Please tell me what are the locking dif.suitable for a couple of 3.31 ?
Saying not all couples have the same razboltovka. Bridge installed on the Volga.
depending on the total amount of work and additionally emerged — the basic maintenance cost is usually about 8-12 thousand (including new oil) if you need to repair or replace any elements (components) of blocking or there are additional work — value increases.
each roller bearing thoroughly and carefully daubed with grease fill the void underneath the cage =)
If the question is, wash Lee, we have the bearing, then the answer — of course, and wash it from the old grease and put on it too with new grease before installation.
"Fresh grease in the bearing housing" is all that was done? Or bearing too as it should be loaded grease?
alexVRAgINA
But I had a lot of questions to the oil Castrol 75/140, after replacement, drove 1000 km, drove a few fords and decided to look at the bridges in fear of the emulsion, the oil was carnousie as if he had never changed the smell, I realized that it just simply burned, while the maximum speed in range I was 110-120km/h, so pay attention to oil
The same was disappointed in the Castrol, although I always used a SB for it.75/140 is frozen at -20,
A little not a complete description of the situation — you have not mentioned whether produced flushing of the axle housing and differential housing from the remnants of the old oil, sticky deposits on the walls and other dirt, which is a natural product of the work of the unit.
Usually, fresh oil so effectively blurs available inside the mud itself becomes very dirty. So, I think, of questions to the oil should be less than questions about the quality of the process of its replacement.
But I had a lot of questions to the oil Castrol 75/140, after replacement, drove 1000 km, drove a few fords and decided to look at the bridges in fear of the emulsion, the oil was carnousie as if he had never changed the smell, I realized that it just simply burned, while the maximum speed in range I was 110-120km/h, so pay attention to oil
This video has already seen climb on BJ;)
About to shoot — it would be interesting, and with a smooth clutch release and the subsequent increase in revs, I wonder what rpm you lock works...
And you can, by the way, somehow "finished" lock to reduce the speed difference at which it is triggered?
Not removed, not even thoughts somehow... Thanks for the tip — I will set sameblock, take off his work on the video. While it is just a video for health checks after overhaul:
Interesting... we is normally considered to be brand new units, just installed it and working.
Somewhere opalas infa that it is triggered when the difference in speed of rotation of the wheels of 100-200 rpm.

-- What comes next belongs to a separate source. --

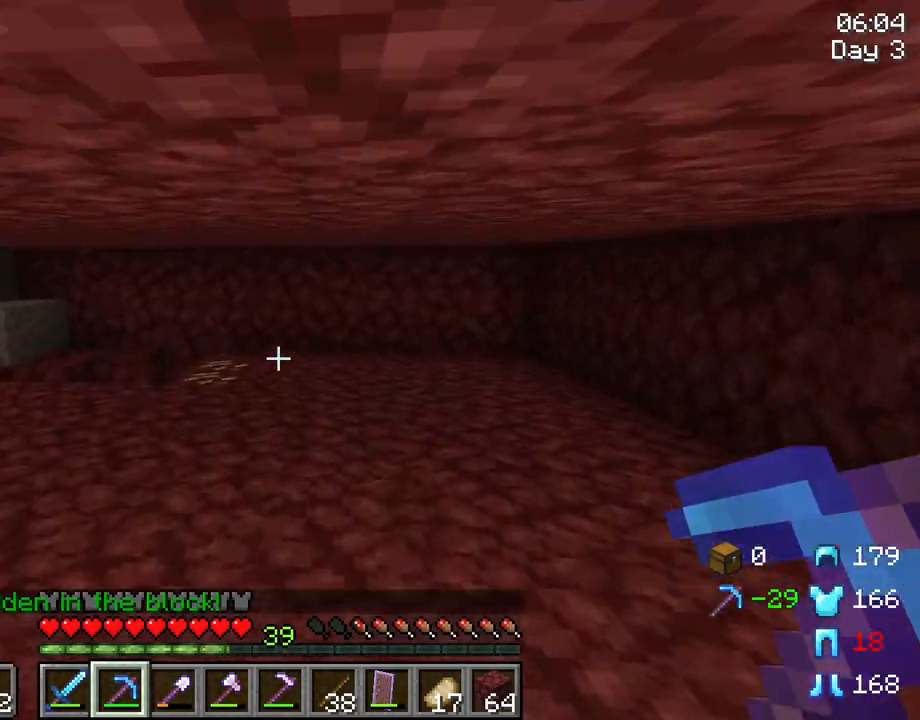
{"keys": ["d", "w"], "mouse": [], "mouse_move": "still", "events": []}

The only difference we have a Dana 44, you have, as I understand, Dana 30, same Eaton W-80, Koreans really did paleobotany in LD.

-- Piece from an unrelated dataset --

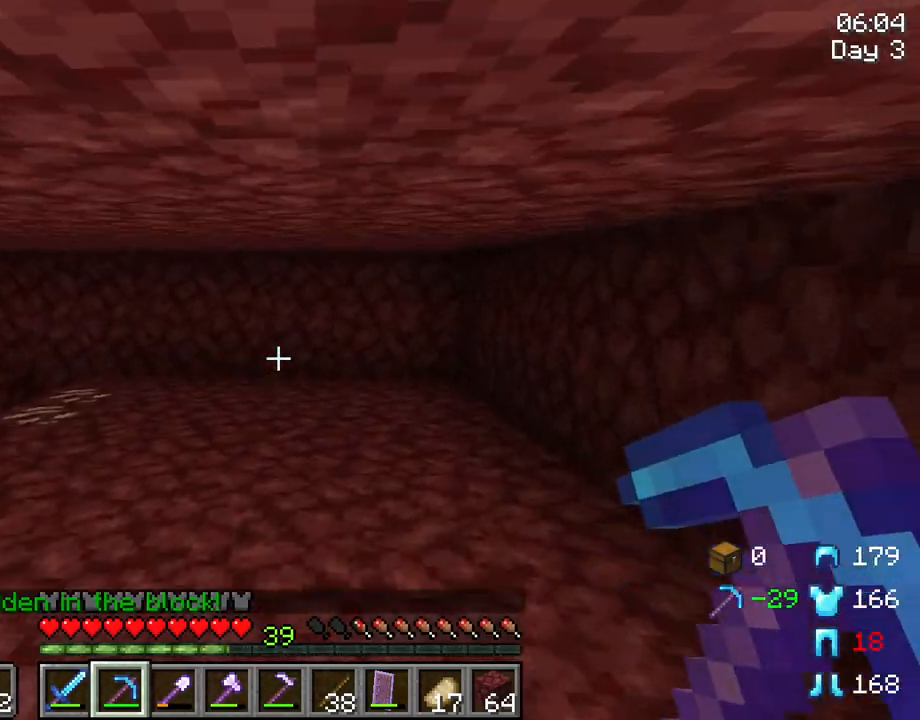
{"keys": ["d", "w"], "mouse": [], "mouse_move": "still", "events": []}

And there are videos to work correctly on the machine?
The hook needs to happen when a small difference in wheel speed, that is, when the SET speed with one wheel and not when it has managed to spin up to high rpm. That is the problem and should (by design) to prevent a special mechanism that prevents the blocking of the second wheel. However, practice shows that the destruction of the differential often occurs due to the fact that the old oil was not damping any sudden strike by proper operation of the clutch and, then, his strength dramatically and simultaneously acts on the components of sameblock parts not designed for such stress and load.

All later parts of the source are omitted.